Chapin’s testimony, reinforced by testimony from another hospital worker and a police officer, came one day after other witnesses testified that Lewis had told them at the accident scene he was not the driver of the Buick.
Since Lewis, 23, went on trial Monday in Montgomery County Circuit Court, defense lawyers have been trying to raise doubts that he was driving the green Buick Century about 1 a.m., when it crashed head-on into a red Honda CRX, killing its driver, Isabel Duarte, 21, a nanny who was a native of Portugal.
Lewis, who starred in the short-lived television series “Teech” and appeared in the movies “City Slickers” and “Heathers,” is charged with vehicular manslaughter, homicide by automobile while intoxicated and driving while intoxicated. If convicted of the most serious charge of vehicular manslaughter, he will face up to 10 years in prison.
Defense attorney Barry Helfand has maintained that Lewis does not remember the crash or the events immediately preceding it. Citing his amnesia, and the fact that he was found sitting partly on the passenger side of the car, Helfand has contended that Lewis may not have been driving the Buick Century, which was owned by Chesapeake & Potomac Telephone Co.
Lewis’s father, Delano E. Lewis, is president of C&P, and the Buick had been lent to Delano Lewis while his personal car was being repaired, according to testimony yesterday. The younger Lewis borrowed the car from his father on the evening of Dec. 27, according to testimony.
Judge William C. Miller denied a defense motion yesterday to block introduction of evidence showing that Lewis was intoxicated on the night of the crash. Helfand argued that the blood test, taken without Lewis’s consent, was invalid because police had no reasonable grounds to believe that he was driving the Buick. But Miller rejected that argument, citing testimony from hospital workers and a Montgomery police officer who said he saw no evidence of anyone but Lewis in the car.
Sue Ballou, a chemist with the Montgomery County Police Department, testified that blood samples taken from Lewis were consistent with the blood type found on the front passenger seat and the roof of the driver’s side of the Buick.
In addition, Katherine Sullivan, a forensic chemist with the Maryland State Police, said Lewis registered 0.29 percent on a blood-alcohol test administered within two hours of the crash. Under Maryland law, a driver is intoxicated if his blood-alcohol level is 0.10 or higher.

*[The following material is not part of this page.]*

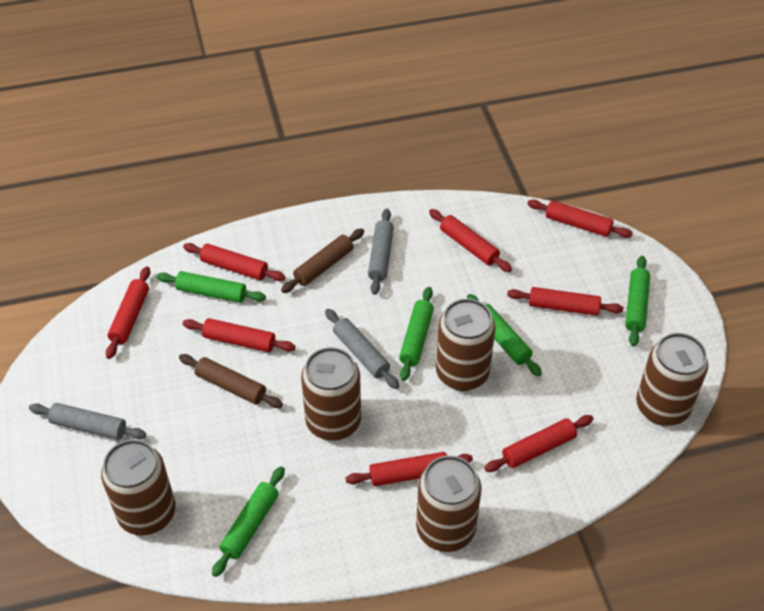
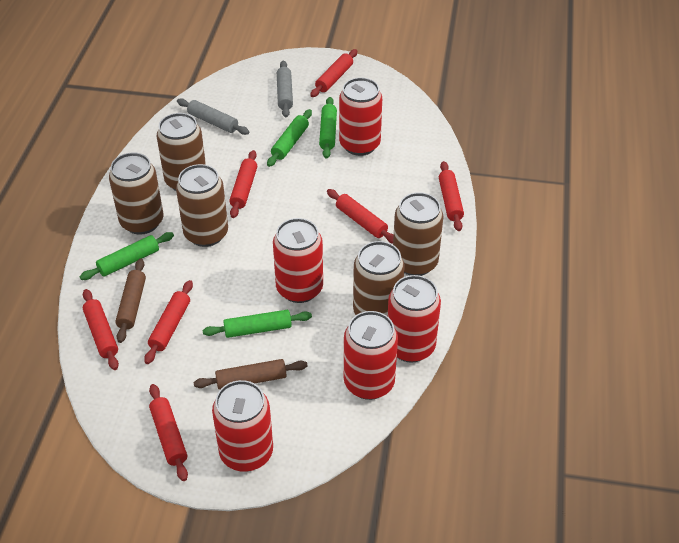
green rolling pin: 5 -> 4
grey rolling pin: 3 -> 2
red can: 0 -> 5
red rolling pin: 8 -> 7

Julie Lewis, a trauma nurse at Suburban Hospital, testified that Lewis told her that he had been driving the Buick when the accident occurred. She said Lewis “became very quiet” after medical workers told him of Duarte’s death.
Also yesterday, Officer Denise Rosenfeld testified that Lewis told her he was driving the car when she questioned him at the hospital. Rosenfeld said Lewis had a strong odor of alcohol and acknowledged he had been drinking that night. Lewis said he had consumed two beers before the crash, the officer said.
On Monday, a bartender at a Northwest Washington bar said Lewis drank three beers and two shots of tequila during a three-hour period several hours before the crash.